INTEGRATING GEOLOGY AND GEOPHYSICS TO DETERMINE THE ORIGIN OF UNAWEEP CANYON AND LATE CENEZOIC FLUVIAL INCISION IN THE COLORADO PLATEAU-ROCKY MOUNTAIN REGION

Late Cenozoic fluvial incision and the formation of deep canyons in the Colorado Plateau-Rocky Mountain region of the western U.S. remains poorly understood. A preliminary geophysical survey involving high-resolution seismic reflection and refraction was conducted to aid in understanding the incision history of Unaweep Canyon in western Colorado, which was carved by the Gunnison and possibly the Colorado Rivers. A long-standing question has been whether or not the canyon contains a thick sequence of sedimentary fill. Seismic data was acquired in Cactus Park and at Unaweep Divide, the highest point along the floor of Unaweep Canyon, where previous studies indicate the presence of up to 300 m of fill. Preliminary results indicate that three geophysically distinct units exist within the canyon (Cactus Park and Unaweep Divide) and may be continuous. These units consist of a shallow layer (p-wave velocity less than 1200 m/s) generally 10-40 meters thick, a middle layer (about 2600 m/s) typically 20-70 meters thick, and a deep layer (greater than 3600 m/s). The shallow layer is presumed to be bouldery gravel associated with tributary alluvial-fan complexes and the deep layer is interpreted as consolidated Precambrian bedrock. The middle layer is significant, because the velocity is indicative of unconsolidated material, and recent borehole information from researchers at the University of Oklahoma suggest that this unit may correlate with lacustrine deposits located in Cactus Park.
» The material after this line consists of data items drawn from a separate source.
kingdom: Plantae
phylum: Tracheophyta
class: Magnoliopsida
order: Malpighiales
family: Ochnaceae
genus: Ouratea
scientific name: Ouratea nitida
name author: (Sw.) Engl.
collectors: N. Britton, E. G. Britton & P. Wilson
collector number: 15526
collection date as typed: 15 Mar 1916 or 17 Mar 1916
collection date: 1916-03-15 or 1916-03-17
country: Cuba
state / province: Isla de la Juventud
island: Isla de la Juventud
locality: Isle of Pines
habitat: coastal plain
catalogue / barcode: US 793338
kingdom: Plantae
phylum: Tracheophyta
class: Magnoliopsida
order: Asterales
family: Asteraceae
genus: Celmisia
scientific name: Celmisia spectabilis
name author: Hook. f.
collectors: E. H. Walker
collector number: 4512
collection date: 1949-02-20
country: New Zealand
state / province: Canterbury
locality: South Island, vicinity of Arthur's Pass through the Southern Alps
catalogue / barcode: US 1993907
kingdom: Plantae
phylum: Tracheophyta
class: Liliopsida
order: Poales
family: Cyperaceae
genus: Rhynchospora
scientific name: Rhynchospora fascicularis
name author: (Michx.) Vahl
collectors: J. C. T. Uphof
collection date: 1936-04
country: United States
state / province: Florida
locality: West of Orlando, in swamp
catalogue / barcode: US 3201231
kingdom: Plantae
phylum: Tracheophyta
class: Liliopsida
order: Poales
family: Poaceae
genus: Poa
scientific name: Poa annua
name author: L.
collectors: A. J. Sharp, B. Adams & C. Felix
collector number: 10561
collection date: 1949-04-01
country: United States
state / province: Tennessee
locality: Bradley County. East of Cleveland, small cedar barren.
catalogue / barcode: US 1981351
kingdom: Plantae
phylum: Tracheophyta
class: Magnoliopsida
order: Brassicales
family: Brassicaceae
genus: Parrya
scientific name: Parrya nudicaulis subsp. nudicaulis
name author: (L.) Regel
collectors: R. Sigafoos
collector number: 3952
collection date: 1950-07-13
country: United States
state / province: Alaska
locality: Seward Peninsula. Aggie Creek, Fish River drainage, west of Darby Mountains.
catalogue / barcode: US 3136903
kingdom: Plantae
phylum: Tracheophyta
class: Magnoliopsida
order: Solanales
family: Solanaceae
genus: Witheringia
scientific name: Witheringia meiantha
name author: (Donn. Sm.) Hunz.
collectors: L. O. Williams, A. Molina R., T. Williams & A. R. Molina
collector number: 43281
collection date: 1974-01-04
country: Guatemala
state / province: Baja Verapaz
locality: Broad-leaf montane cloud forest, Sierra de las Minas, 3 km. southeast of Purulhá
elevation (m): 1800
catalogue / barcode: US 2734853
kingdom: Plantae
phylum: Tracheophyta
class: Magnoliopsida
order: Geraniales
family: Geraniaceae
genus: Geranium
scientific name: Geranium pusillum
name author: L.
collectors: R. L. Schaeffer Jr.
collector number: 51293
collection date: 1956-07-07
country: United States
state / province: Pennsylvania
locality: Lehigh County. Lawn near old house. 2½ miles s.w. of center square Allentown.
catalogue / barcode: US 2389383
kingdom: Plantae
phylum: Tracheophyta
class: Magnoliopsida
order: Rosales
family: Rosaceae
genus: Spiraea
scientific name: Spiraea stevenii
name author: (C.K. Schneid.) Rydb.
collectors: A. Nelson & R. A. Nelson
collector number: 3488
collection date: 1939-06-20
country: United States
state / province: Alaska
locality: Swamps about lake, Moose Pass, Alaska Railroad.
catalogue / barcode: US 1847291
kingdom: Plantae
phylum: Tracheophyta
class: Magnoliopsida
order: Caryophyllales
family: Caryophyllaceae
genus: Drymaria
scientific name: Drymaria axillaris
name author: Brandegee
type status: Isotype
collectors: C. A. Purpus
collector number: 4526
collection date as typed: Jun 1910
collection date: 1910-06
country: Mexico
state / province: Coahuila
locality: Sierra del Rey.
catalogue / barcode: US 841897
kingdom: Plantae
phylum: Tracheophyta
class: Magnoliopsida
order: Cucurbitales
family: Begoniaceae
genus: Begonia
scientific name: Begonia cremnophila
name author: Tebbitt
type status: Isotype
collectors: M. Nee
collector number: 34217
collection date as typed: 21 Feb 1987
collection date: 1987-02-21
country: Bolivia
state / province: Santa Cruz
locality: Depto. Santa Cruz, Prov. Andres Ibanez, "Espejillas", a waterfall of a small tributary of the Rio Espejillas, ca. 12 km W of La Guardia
The presence of thick fill at Unaweep Divide suggests that abandonment of the canyon by the Gunnison River was not triggered by differential uplift of the Uncompahgre Plateau including Unaweep Divide. An improved understanding of fluvial incision is critical for understanding sediment transport from continental interiors to depositional basins, the interplay between tectonics and fluvial processes, and landscape responses to climate change.